Maunsell is Director of the Neuroscience Institute. He is a member of the American Academy of Arts and Science, the American Academy for the Advancement of Science, and the National Academy of Sciences, and has received awards from the McKnight Foundation and Office of Naval Research.
Monica Peek has been named as the Ellen H. Block Professor for Health Justice in the Department of Medicine.
Peek’s research pursues health equity and social justice, with a focus on promoting equitable doctor/patient relationships among racial minorities, integrating the medical and social needs of patients, and addressing healthcare discrimination and structural racism that impacts health outcomes, including diabetes, COVID-19, and many more chronic conditions. She has authored more than 100 peer-reviewed research papers and publications and has served as the principal investigator of multiple grants from institutions such as NIH/NIDDK, the Robert Wood Johnson Foundation, the Greenwall Foundation, and the Merck Foundation.
She is the Associate Director of the Chicago Center for Diabetes Translation Research, the Executive Medical Director of Community Health Innovation, and the Director of Research and Associate Director at the MacLean Center for Clinical Medical Ethics. She is also a Senior Associate Editor for the journal Health Services Research, a member of the Executive Council for the American Diabetes Association, a member of the international advisory board for Physicians for Human Rights and a board member for the Greater Chicago Food Depository. Dr. Peek has won numerous awards for community service and advocacy. She was named one of the “Top 40 under 40” in Chicago and has been ranked among Chicago’s Top Female Physicians.

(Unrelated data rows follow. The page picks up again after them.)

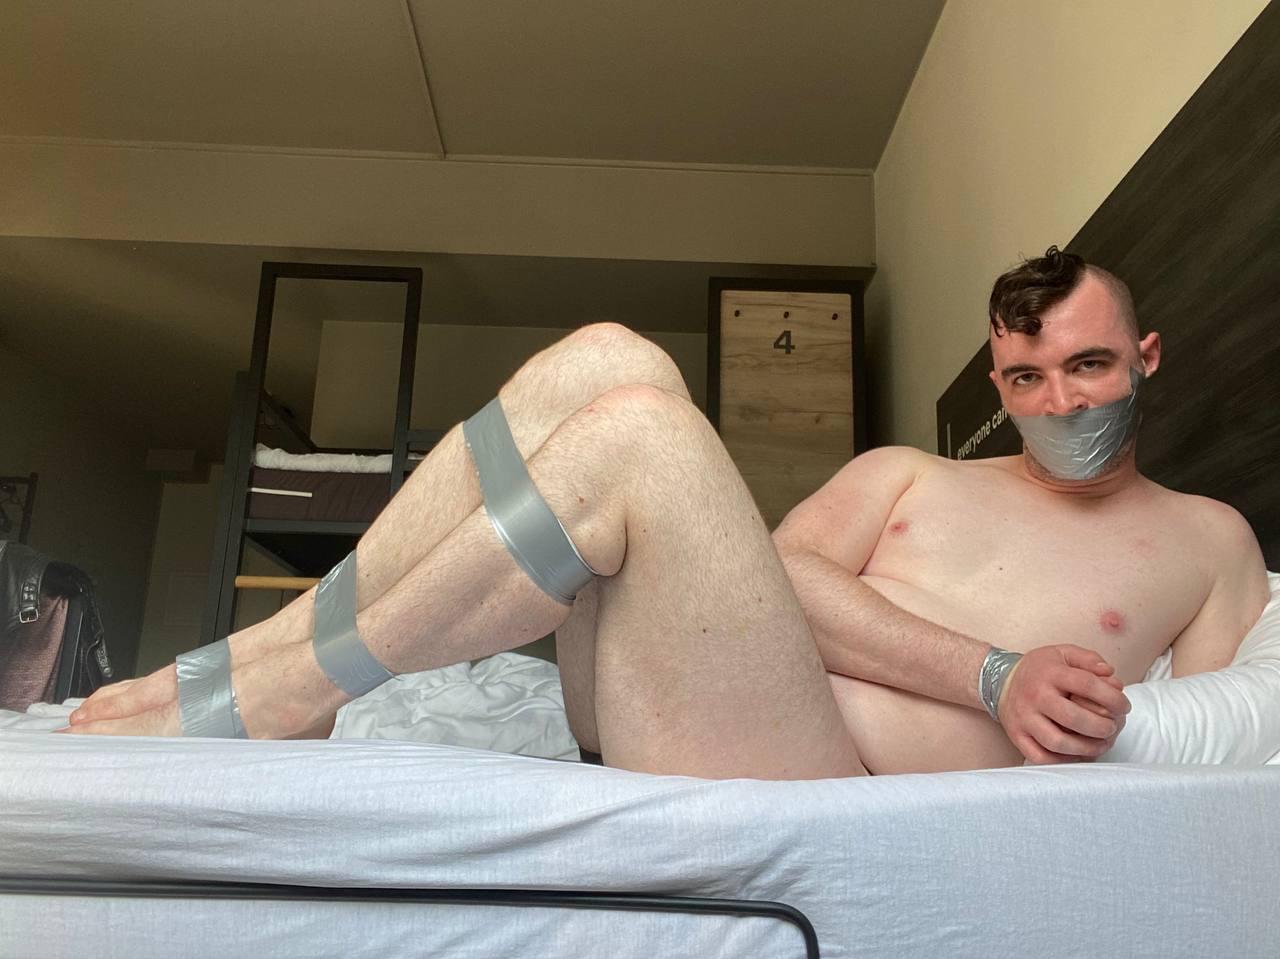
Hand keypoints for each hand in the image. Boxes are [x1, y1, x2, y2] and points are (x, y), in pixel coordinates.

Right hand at [996, 645, 1130, 764]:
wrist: (1000, 681)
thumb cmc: (1040, 669)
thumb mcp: (1063, 653)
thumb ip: (1089, 659)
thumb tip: (1110, 673)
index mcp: (1050, 673)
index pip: (1087, 685)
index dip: (1112, 697)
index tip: (1124, 706)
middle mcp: (1035, 696)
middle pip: (1073, 718)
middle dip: (1101, 727)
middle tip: (1113, 728)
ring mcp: (1024, 718)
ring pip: (1057, 742)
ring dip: (1086, 748)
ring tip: (1101, 744)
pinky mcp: (1017, 736)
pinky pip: (1041, 757)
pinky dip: (1063, 761)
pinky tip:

Shyam Prabhakaran has been named as the James Nelson and Anna Louise Raymond Professor in the Department of Neurology.
Prabhakaran is a vascular neurologist and epidemiologist and an internationally recognized leader in stroke research and treatment. He has led projects focused on uncovering the underlying causes of stroke using novel imaging techniques, improving stroke care delivery in prehospital and hospital settings, and optimizing stroke recovery. His research explores intersections between individual stroke risk factors and biomarkers, community health disparities, and learning health systems and uses computational and engineering methods to design and implement multi-level interventions to improve stroke care and patient outcomes. A powerful advocate for improving disparities in stroke care, he has been instrumental in reorganizing ambulance transports for acute stroke patients in Chicago and improving access to proven time-sensitive stroke treatments for Chicago residents.
He is Chair of the Department of Neurology, an elected fellow of the American Heart Association and the American Neurological Association, and principal investigator of the Chicago Regional Coordinating Center in the National Institutes of Health’s Stroke Trials Network.